Saved entries >>
----------
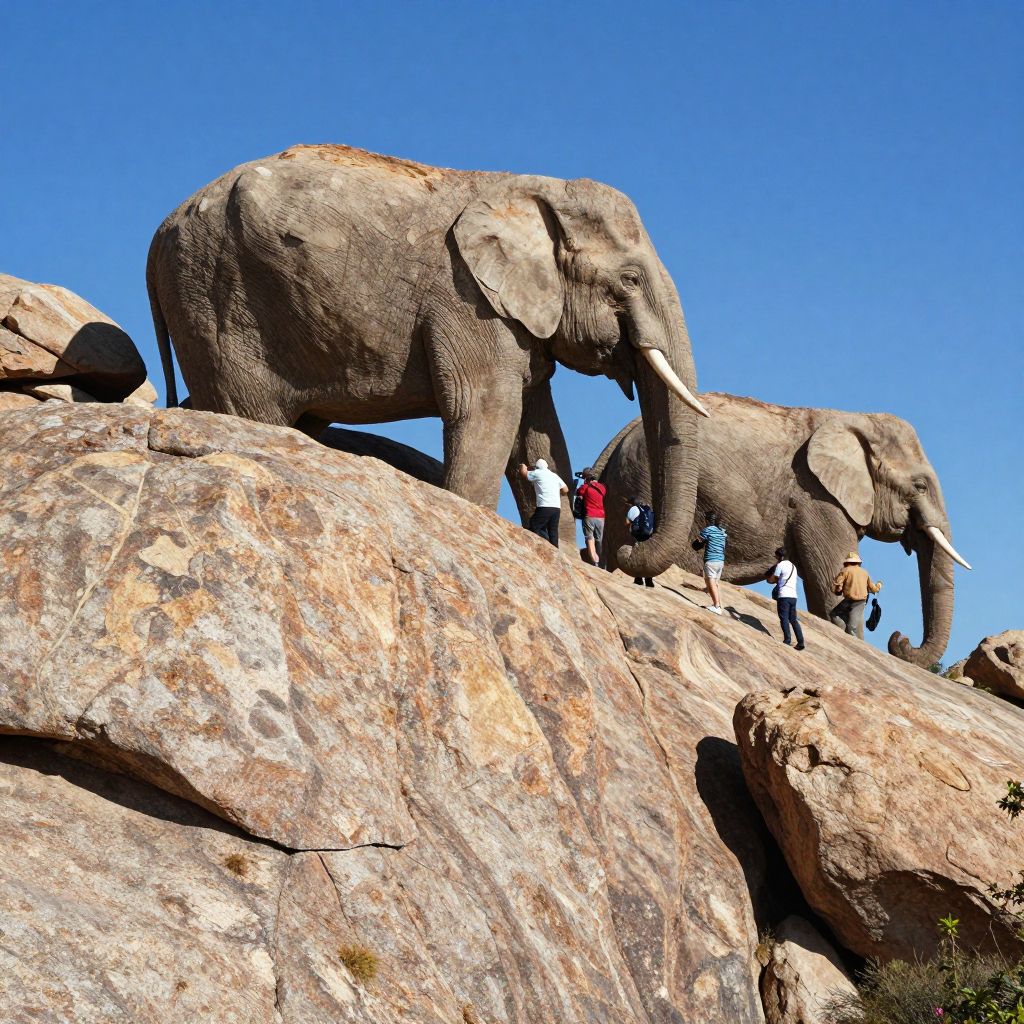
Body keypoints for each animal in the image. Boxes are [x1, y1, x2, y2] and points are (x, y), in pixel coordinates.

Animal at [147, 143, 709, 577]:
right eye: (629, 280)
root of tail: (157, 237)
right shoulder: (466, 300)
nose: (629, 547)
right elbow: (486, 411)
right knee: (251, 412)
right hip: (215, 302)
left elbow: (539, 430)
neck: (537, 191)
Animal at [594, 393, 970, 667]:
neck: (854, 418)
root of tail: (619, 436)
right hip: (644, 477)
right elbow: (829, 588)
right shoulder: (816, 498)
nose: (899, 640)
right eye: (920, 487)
----------
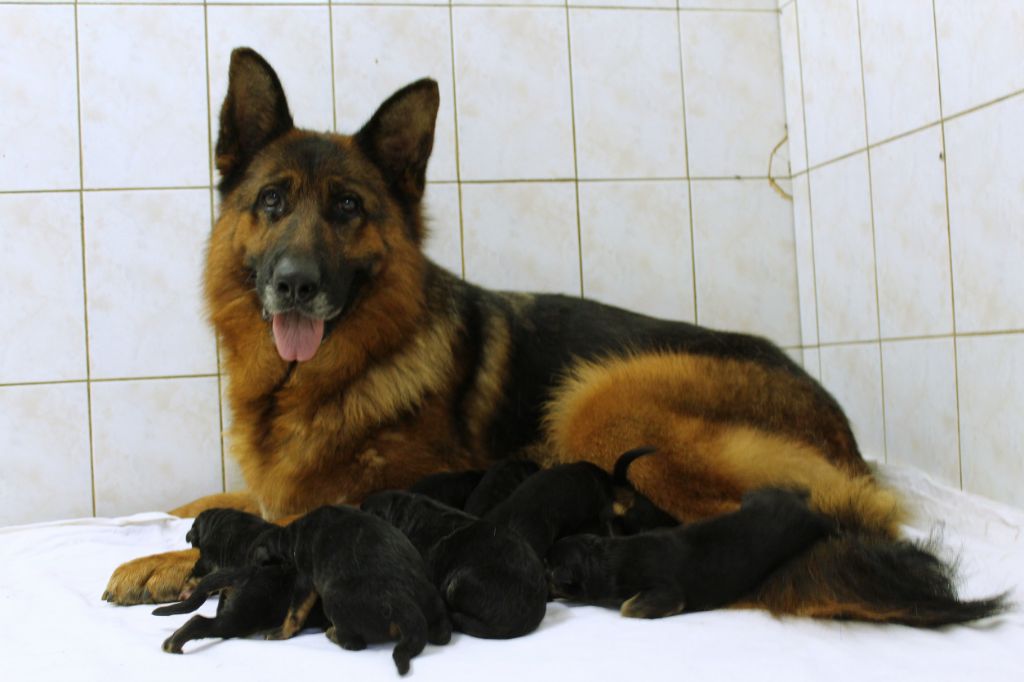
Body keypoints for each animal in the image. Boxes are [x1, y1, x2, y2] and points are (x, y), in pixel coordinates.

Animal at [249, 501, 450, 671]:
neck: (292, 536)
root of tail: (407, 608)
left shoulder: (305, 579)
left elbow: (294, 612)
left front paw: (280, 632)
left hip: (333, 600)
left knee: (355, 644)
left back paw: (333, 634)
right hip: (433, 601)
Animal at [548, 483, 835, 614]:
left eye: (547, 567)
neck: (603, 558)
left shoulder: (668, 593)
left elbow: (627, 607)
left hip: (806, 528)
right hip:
----------
PROBLEM DETAILS >>
What you give back must be the stretch above, starting at the line with "right knee: (251, 412)" and ending at the line with "right eye: (920, 487)", copied exactly.

TASK RESPONSE >>
right knee: (251, 412)
right hip: (215, 302)
left elbow: (539, 430)
neck: (537, 191)
Animal at [594, 393, 970, 667]:
neck: (854, 418)
root of tail: (619, 436)
right hip: (644, 477)
right elbow: (829, 588)
right shoulder: (816, 498)
nose: (899, 640)
right eye: (920, 487)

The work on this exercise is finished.